Catch a Super Blue Moon in August 2023
There’s a special Full Moon on August 31, 2023: it’s a Super Blue Moon. How rare is this? We’ve crunched the numbers.
A Rare Super Blue Moon This Month
The Full Moon on August 31 at 01:35 UTC is a Blue Moon, and because it is near Earth in its orbit—which astronomers call perigee—it is also a Supermoon.
Combine the two, and you have a Super Blue Moon.
The Super Blue Moon in your time zone
According to our calculations, the last time we had a Super Blue Moon was in December 2009, and the next time will be in 9 years, in August 2032.
Two Types of Blue Moons
There are two different definitions for a Blue Moon:
A seasonal Blue Moon is the third Full Moon of an astronomical season with four Full Moons.
A monthly Blue Moon is the second Full Moon in a calendar month with two Full Moons.
The Super Blue Moon on August 31, 2023 is a monthly Blue Moon.
The next Blue Moon is in August 2024, although this is not a Supermoon.
A Big Moon Is Often Just an Illusion
Although a Super Full Moon can look up to 7% bigger than an average Full Moon, even ‘normal’ Full Moons appear big and beautiful around moonrise or moonset when they are close to the horizon.
This tricks our brains into thinking it is much bigger than it actually is: the Moon Illusion.
The Moon also appears full in the days before and after the exact time of the Full Moon, so if the weather doesn’t play along on the day or you missed moonrise, you can still catch a spectacular sight on the next day.
5 tips to get that perfect Moon photo
But Wait, Wasn’t the Last Full Moon a Supermoon?
This month’s first Full Moon—the Sturgeon Moon—was also a Supermoon, making it a Super Sturgeon Moon.
That said, there is no official rule for how close the Moon has to be to qualify as a Supermoon. At timeanddate, we define a Supermoon as a Full Moon that occurs when the center of the Moon is less than 360,000 kilometers (about 224,000 miles) from the center of Earth.
By this definition, there are typically only two Supermoons per year.
A Micro New Moon in the Middle
Inevitably, between two Full Moons, there will be a New Moon, and in this month, the Moon reached this primary phase on August 16 at precisely 09:38 UTC.
Exact Moon Phase Times
Primary Moon phases are defined by the Moon’s position in its orbit around Earth, not the visibility from Earth. This is why we show the exact time for the Moon Phase in UTC.

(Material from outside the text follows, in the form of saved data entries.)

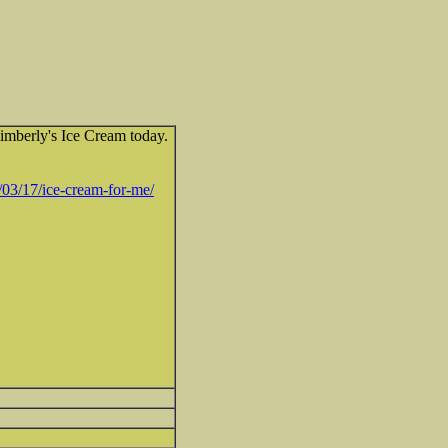
imberly's Ice Cream today.
03/17/ice-cream-for-me/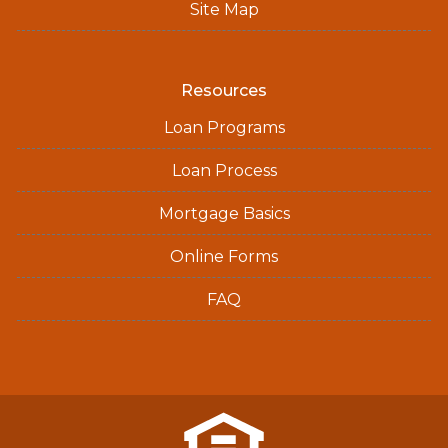
Site Map
Resources
Loan Programs
Loan Process
Mortgage Basics
Online Forms
FAQ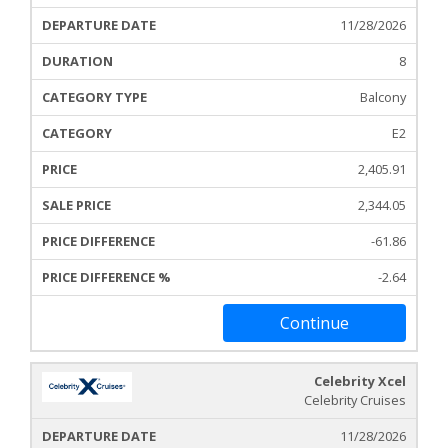
11/28/2026
8
Balcony
E2
2,405.91
2,344.05
-61.86
-2.64
Continue
Celebrity Xcel
Celebrity Cruises
11/28/2026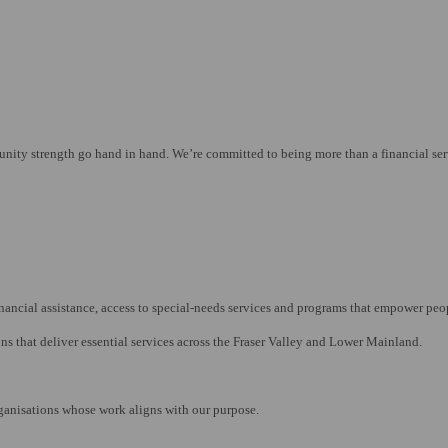
y strength go hand in hand. We’re committed to being more than a financial servic
nancial assistance, access to special-needs services and programs that empower peop
ns that deliver essential services across the Fraser Valley and Lower Mainland.
rganisations whose work aligns with our purpose.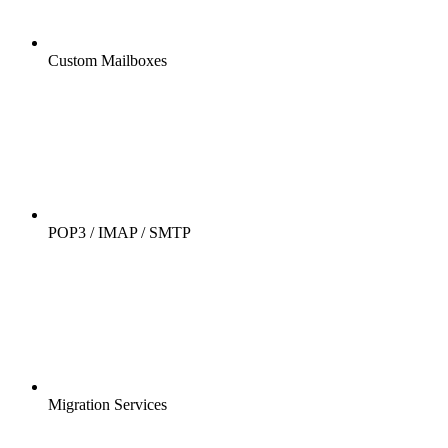
Custom Mailboxes
POP3 / IMAP / SMTP
Migration Services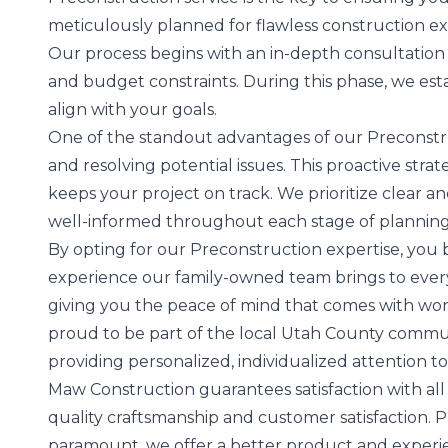
meticulously planned for flawless construction ex
Our process begins with an in-depth consultation 
and budget constraints. During this phase, we esta
align with your goals.
One of the standout advantages of our Preconstruc
and resolving potential issues. This proactive str
keeps your project on track. We prioritize clear 
well-informed throughout each stage of planning
By opting for our Preconstruction expertise, you 
experience our family-owned team brings to every p
giving you the peace of mind that comes with wor
proud to be part of the local Utah County commu
providing personalized, individualized attention to
Maw Construction guarantees satisfaction with al
quality craftsmanship and customer satisfaction. Pl
paramount, we offer a better product and experien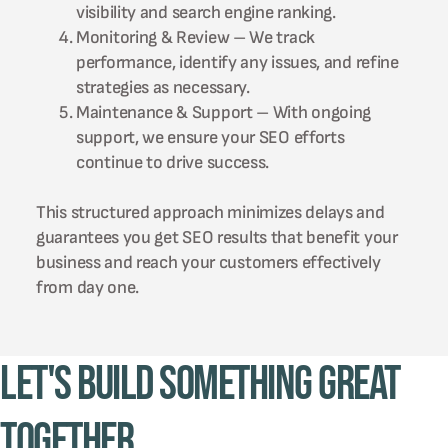
visibility and search engine ranking.
Monitoring & Review – We track
performance, identify any issues, and refine
strategies as necessary.
Maintenance & Support – With ongoing
support, we ensure your SEO efforts
continue to drive success.
This structured approach minimizes delays and
guarantees you get SEO results that benefit your
business and reach your customers effectively
from day one.
Let's Build Something Great
Together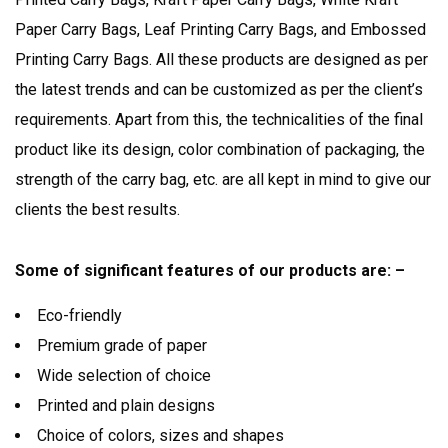
Paper Carry Bags, Leaf Printing Carry Bags, and Embossed
Printing Carry Bags. All these products are designed as per
the latest trends and can be customized as per the client’s
requirements. Apart from this, the technicalities of the final
product like its design, color combination of packaging, the
strength of the carry bag, etc. are all kept in mind to give our
clients the best results.
Some of significant features of our products are: –
Eco-friendly
Premium grade of paper
Wide selection of choice
Printed and plain designs
Choice of colors, sizes and shapes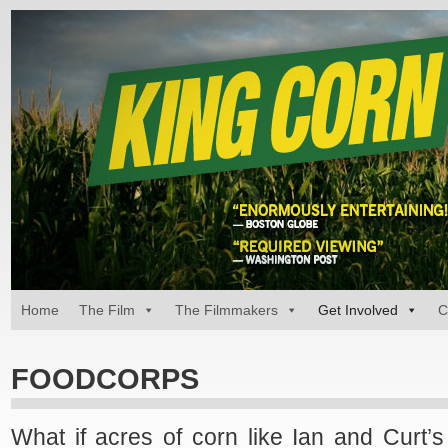
Home
The Film
The Filmmakers
Get Involved
C
FOODCORPS
What if acres of corn like Ian and Curt’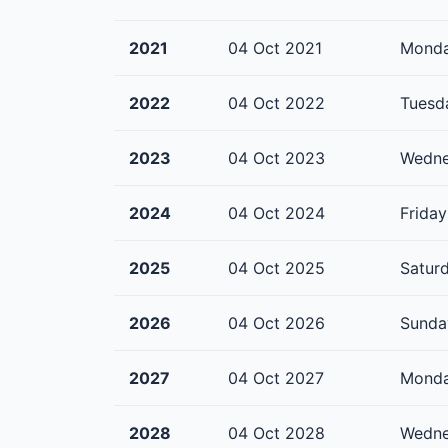
2021
04 Oct 2021
Mond
2022
04 Oct 2022
Tuesd
2023
04 Oct 2023
Wedn
2024
04 Oct 2024
Friday
2025
04 Oct 2025
Satur
2026
04 Oct 2026
Sunda
2027
04 Oct 2027
Mond
2028
04 Oct 2028
Wedn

For example, Full Moon is defined as the exact moment the Sun, Earth, and Moon line up (syzygy), which might happen during the day.
This New Moon was a Micro New Moon, meaning that the New Moon occurred near its farthest point from Earth, known as apogee.
We can’t see a New Moon as this phase is invisible for two reasons: the side of the Moon facing Earth isn’t lit up, and it rises close to the Sun, getting lost in its glare.
“It’s no coincidence that the New Moon between two Super Full Moons is a Micro Moon,” says timeanddate’s in-house astrophysicist Graham Jones.
“The Moon takes around two weeks to go from perigee to apogee. This is roughly—but not exactly—the same time it takes the Moon to go from Full to New.”
“Overall, the perigee-apogee-perigee cycle lasts around 27.55 days: this is called an anomalistic month. The Full-New-Full Moon cycle is about 29.53 days: the name for this is a synodic month,” he explains.